Bringing the Galaxy's dark halo to life

TL;DR

This paper introduces a new method to create self-consistent models of Milky Way-like galaxies, revealing how dark halos respond to baryonic matter and affecting local dark matter velocity distributions.

Contribution

The paper develops an iterative action-based approach to model galaxy components and studies the dark halo's shape and velocity response to baryonic infall.

Findings

Dark halo flattens with minor-major axis ratios 0.75-0.95

Halo response depends on velocity anisotropy, with radially biased models forming a dark disc

Dark matter velocity distribution near the Sun is highly non-Gaussian, with increased dispersions

Abstract

We present a new method to construct fully self-consistent equilibrium models of multi-component disc galaxies similar to the Milky Way.
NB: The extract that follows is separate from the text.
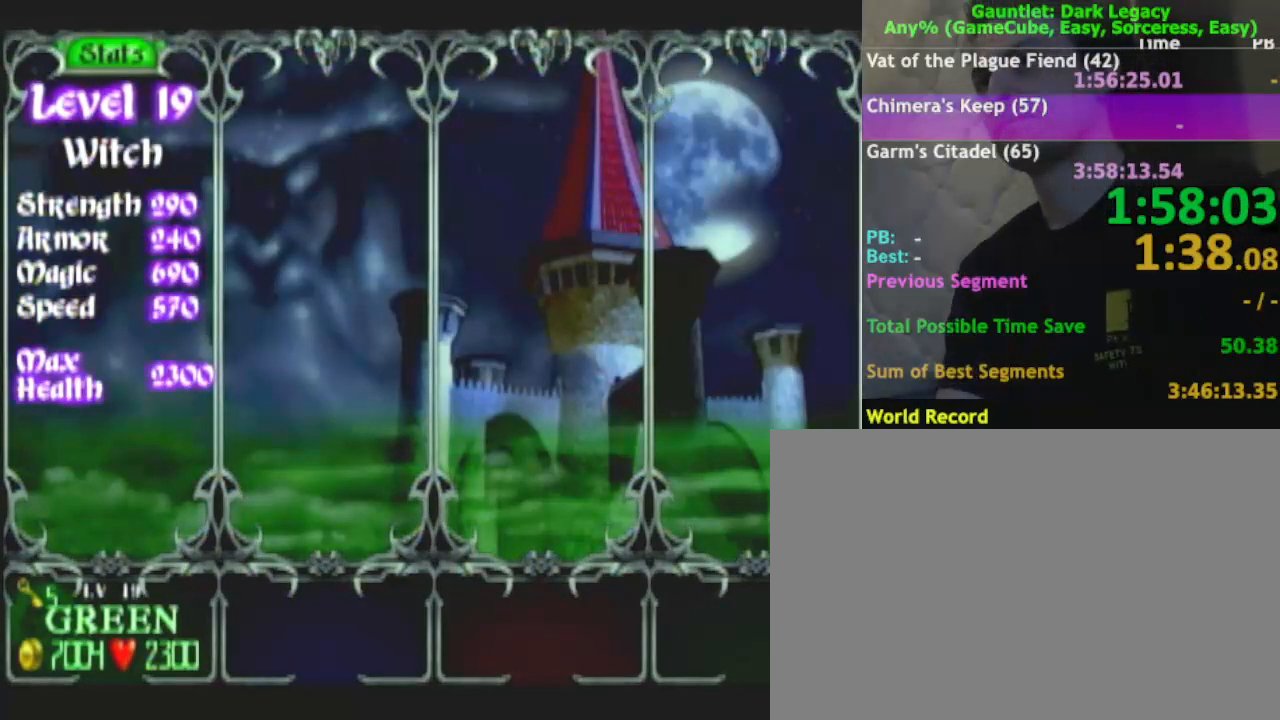
{"buttons": [], "left_stick": "center", "right_stick": "center", "events": []}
We define distribution functions for the stellar disc and dark halo that depend on phase space position only through action coordinates. We then use an iterative approach to find the corresponding gravitational potential. We study the adiabatic response of the initially spherical dark halo to the introduction of the baryonic component and find that the halo flattens in its inner regions with final minor-major axis ratios $q$ = 0.75 - 0.95. The extent of the flattening depends on the velocity structure of the halo particles with radially biased models exhibiting a stronger response. In this latter case, which is according to cosmological simulations the most likely one, the new density structure resembles a "dark disc" superimposed on a spherical halo. We discuss the implications of these results for our recent estimate of the local dark matter density. The velocity distribution of the dark-matter particles near the Sun is very non-Gaussian. All three principal velocity dispersions are boosted as the halo contracts, and at low velocities a plateau develops in the distribution of $v_z$. For models similar to a state-of-the-art Galaxy model we find velocity dispersions around 155 km s$^{-1}$ for $v_z$ and the tangential velocity, $v_\varphi$, and 140 - 175 km s$^{-1}$ for the in-plane radial velocity, $v_R$, depending on the anisotropy of the model.